RJ, if scoring first will lead to a victory 67% of the time, why not lead off with players that can score with one swing of the bat?
Or someone with a 19% BB rate and a .422 OBP.
RJ, if scoring first will lead to a victory 67% of the time, why not lead off with players that can score with one swing of the bat?
Some interesting extensions this spring. Obviously, Altuve gets the mega deal for being elite but DeJong, Suarez, and now Kingery provide new watermarks. My Braves would be smart to ink Albies to the DeJong deal before he puts up a 4+ WAR season. DeJong and the Reds intent to play Senzel at 2B/SS show that teams are valuing infield defense less due to shifts, strikeouts, and players hitting the ball in the air more.
Because he will produce more runs batting behind someone who gets on base at .333-.400+ rate.
Even at .333 OBP and Judge playing 150 games, he will bat for the first time with a runner on base 50 times. He hits a HR about every 13 PAs.
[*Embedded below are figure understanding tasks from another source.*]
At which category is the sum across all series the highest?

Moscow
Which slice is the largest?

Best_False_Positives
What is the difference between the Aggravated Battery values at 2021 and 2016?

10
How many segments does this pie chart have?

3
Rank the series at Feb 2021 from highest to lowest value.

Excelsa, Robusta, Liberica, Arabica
This will give the Yankees a 2-0 lead at least two more times per season (this is low and assuming that two of those are hit at home and while behind -this is very unlikely but is very conservative).
That number doesn't include the other times he drives that guy in or the added runs created by having another power hitter behind the leadoff guy and Judge.
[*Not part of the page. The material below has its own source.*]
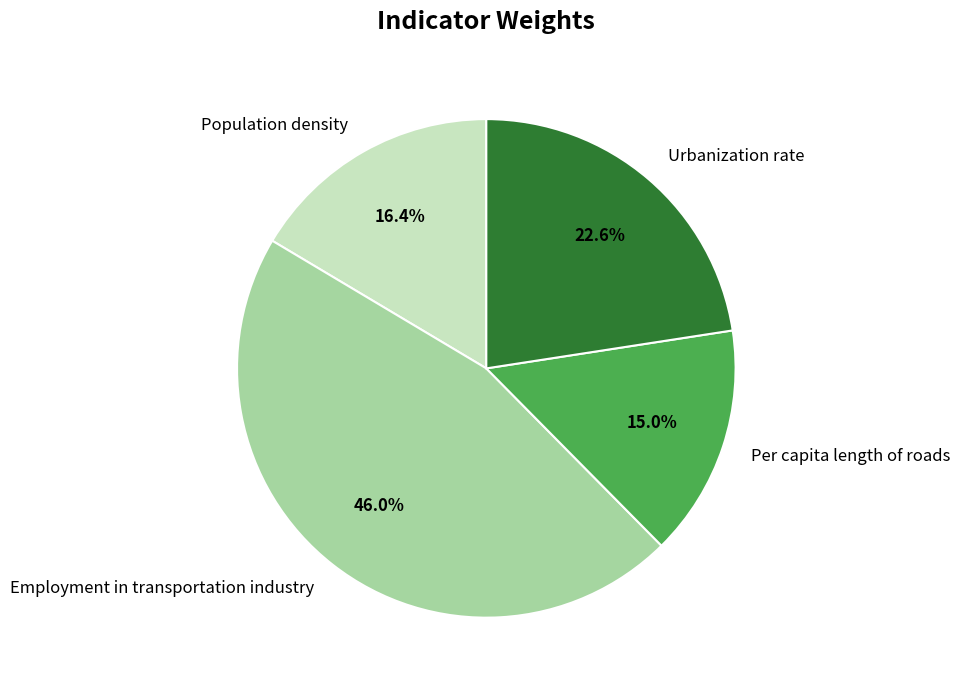

Is it true that Population density is 16% of the pie?

True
As I showed earlier, the difference between batting first and second is only 19 PAs.
Further, with all the stats we have today, it has to be inferred that starting pitchers are much more effective from the wind-up rather than from a stretch. If it was even relatively equal, a number of starters would be pitching exclusively from the stretch. I can't think of any of the 150+ rotation who do this. Thus, batting with a man on base 50+ more times than he would leading off would give him better pitches to hit in those PAs than he would have leading off.
I'm not saying put a Punch and Judy hitter second. This is only about Judge.
So simple, direct and basic numbers don't work?
Why? Batting second he will appear at least 50 times with a man on base that he wouldn't have batting first. He hit a HR every 13 PA. That would be 4 HR's with a man on. He knocked in a run every 6 PA. This could create another 8 RBI.
This is simple and direct. To not accept them is to pick and choose what to accept and not accept.
I think that Stephen Strasburg of the Nats pitches from the stretch all the time.
You're assuming that the "replacement" player wouldn't knock any of those guys in, and are focusing solely on Judge and his RBIs (presumably his runs scored would increase) without thinking about how it would affect the team as a whole. Essentially, you said "this is only about Judge" when it's not. You could still be correct looking at it that from the whole team aspect as well, I don't have the data to argue it either way (I'm assuming someone does), but it's an interesting thought experiment.